They say we can learn a lot about the present by looking to the past, so here are four past front pages from the Irish Farmers Journal – two from the 1990s and two from the last decade.

Some headlines are now alien, while some have a more familiar feeling.

1990 – More Mulder milk on the way!!>

The last five years have seen a dramatic expansion of the Irish dairy sector, following the lifting of milk quotas. Back in 1990, the shackles were very much on and would remain on for the next 15 years.

However, over 2,000 farmers in the south of Ireland and 211 in the North found themselves in line for extra quota following a ruling by the EU Court of Auditors.

It resulted in somewhere between an extra 7,000 and 11,000 gallons of milk quota, back when milk was worth roughly 88 pence a gallon.

1995 – Talks on headage cuts

One thing that definitely hasn’t made it to 2020 is cattle and sheep headage schemes.

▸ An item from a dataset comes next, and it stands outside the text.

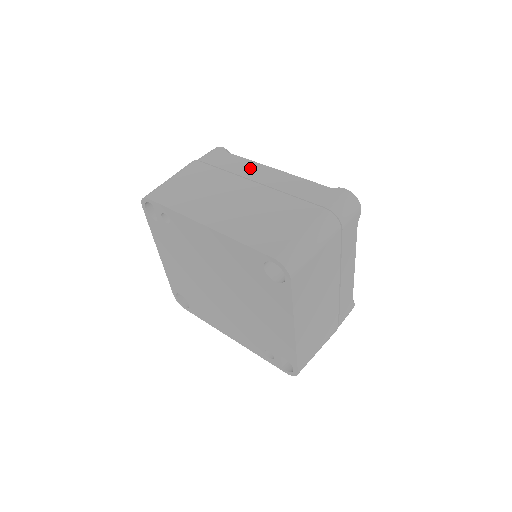
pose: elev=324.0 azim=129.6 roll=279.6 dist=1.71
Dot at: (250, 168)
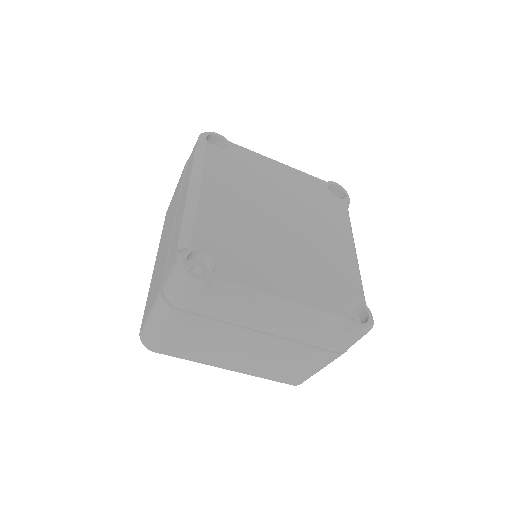
Dot at: (185, 187)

These were replaced by the decoupled Single Farm Payment and further reformed to the Basic Payment Scheme (BPS).

In 1995, they were worth £120m to 100,000 Irish farmers. As the year drew to a close, a consultancy report recommended radical reforms to the payments, including an off-farm income limit, exclusion of farmers over 66 years of age and moving to a system of one single livestock unit calculation.

2005 – Farmers borrow €1 billion/Mandelson must be reined in on WTO

As we moved into the noughties, the pound changed to the euro, but farmers’ appetite for investment wasn’t dimmed. The €1bn of borrowing that took place in 2005 moved farmer indebtedness to an estimate €6bn.

At the same time, trade issues dominated the agenda after comments by the then European Trade Commissioner Peter Mandelson that agriculture should be sacrificed in return for increased industrial and service sector trade.

European trade policy continues to cause controversy – Mercosur anyone?

2010 – Farm schemes safe

Payments to farmers through the rural development programme have been mainstreamed over recent decades.

The headline at the end of 2010 has a familiar feel to a recent one in 2020, with concerns that some key schemes could finish up.

While its GLAS, ANC and BDGP now, back then to was the Agri-Envrionmental Options Scheme (AEOS), Disadvantaged Area Scheme (DAS) and Suckler Cow Welfare Scheme (SCWS). It was Minister for Agriculture Brendan Smith who got to deliver that year.